The difference between these two motives – business-motivation v. government services-motivation – illustrates the possible adverse effect Charter Schools might have on our children’s educational opportunities. Those who oppose corporate-run Charter Schools feel this same laissez faire shortfall – a governance model not driven by public good but by business gain – would exploit, and ultimately harm, our children’s educational future.
When asked about Charter Schools, Matt Loschen, who opposes them, first explained that there “is plenty of evidence that Charter Schools simply haven't worked in other states, and end up giving kids a worse education at a higher cost” (a different route through the Charter Schools debate all together). But he continued by adding that it is “a legitimate concern that Charter School advocates are in fact working to weaken public sector unions … as well as seek profits for themselves, rather than improve the education of Washington's kids.”

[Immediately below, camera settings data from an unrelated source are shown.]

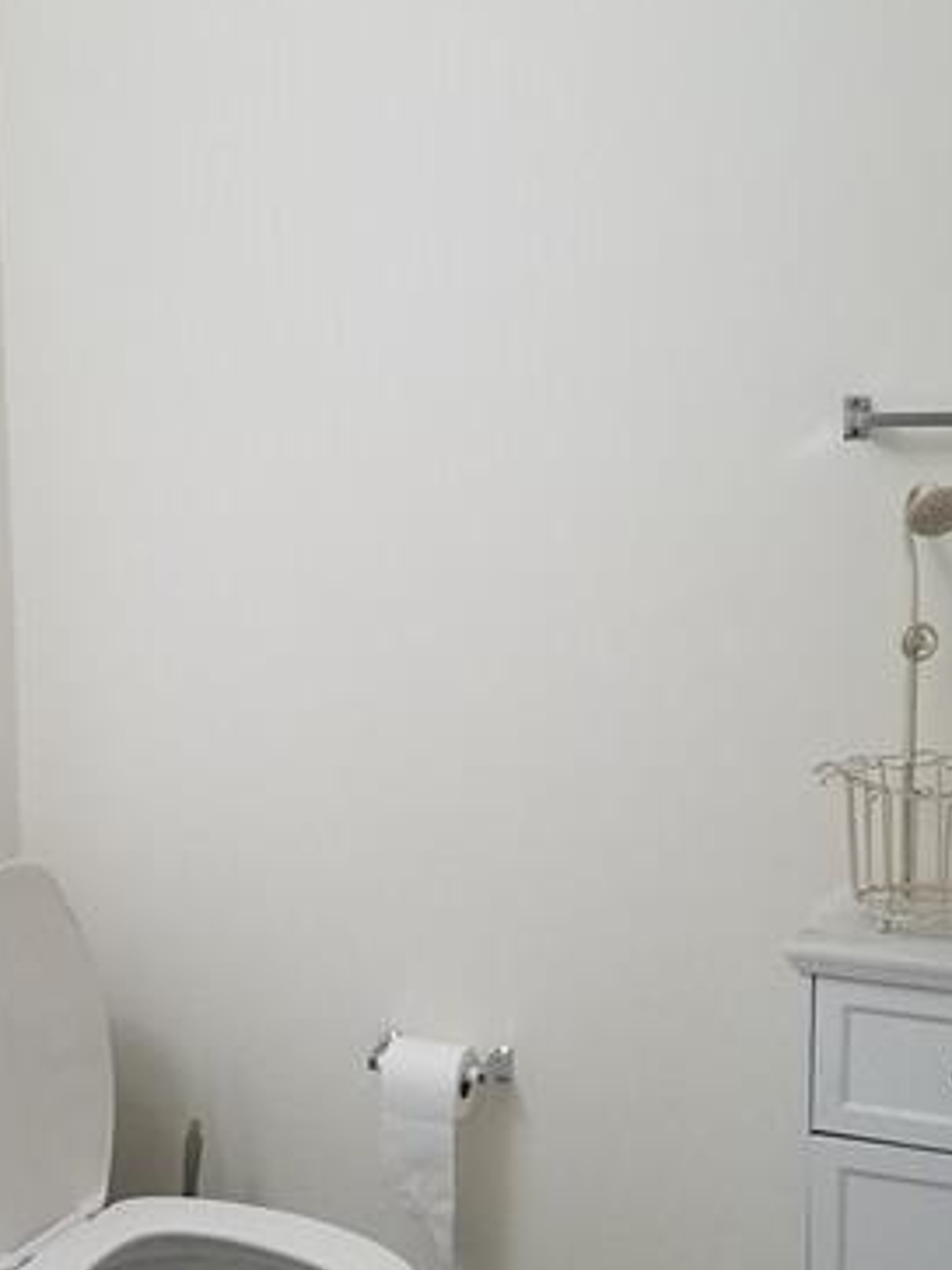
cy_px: 710
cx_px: 350
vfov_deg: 34.9
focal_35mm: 55
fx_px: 2018
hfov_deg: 26.5
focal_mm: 4.2
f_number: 1.7
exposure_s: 1/40
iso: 160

(Echoing Loschen’s sentiments, I can personally picture a dystopian future that includes Charter School officials quantifying our children by dollar figures rather than learned success. It is also a public misconception to believe that “not-for-profit” corporations cannot earn profits; they can and indeed do.)

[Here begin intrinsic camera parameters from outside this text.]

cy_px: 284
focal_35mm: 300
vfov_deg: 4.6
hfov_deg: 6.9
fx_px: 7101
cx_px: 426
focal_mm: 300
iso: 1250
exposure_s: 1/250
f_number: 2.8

Despite their opposition, Charter Schools have gained a great deal of support. Proponents counter by explaining that Charter Schools established under I-1240 would be subject to government oversight and public accountability. In an email exchange, Shannon Campion, Washington’s Executive Director for Stand for Children, told me that “Charter Schools are a great idea for Washington State because they are another option for parents to choose the right learning environment for their children.”
Campion continued by explaining that “Charter Schools are independently managed public schools that are operated by approved nonprofits. They are open to all students and receive funding based on student enrollment just like traditional public schools. I-1240 finally gives Washington families the option of public Charter Schools which are already available in 41 other states.”
In his The Education of Henry Adams, the great grandson of our second President observed that the habits of institutionalized education may, in many ways, stifle rather than foster one’s education. I believe, however, Washington’s public education system, if permitted the benefit of state-generated income, and if treated as the “paramount duty” our Constitution dictates, is alone capable of providing the excellent learning opportunities our children so entirely deserve.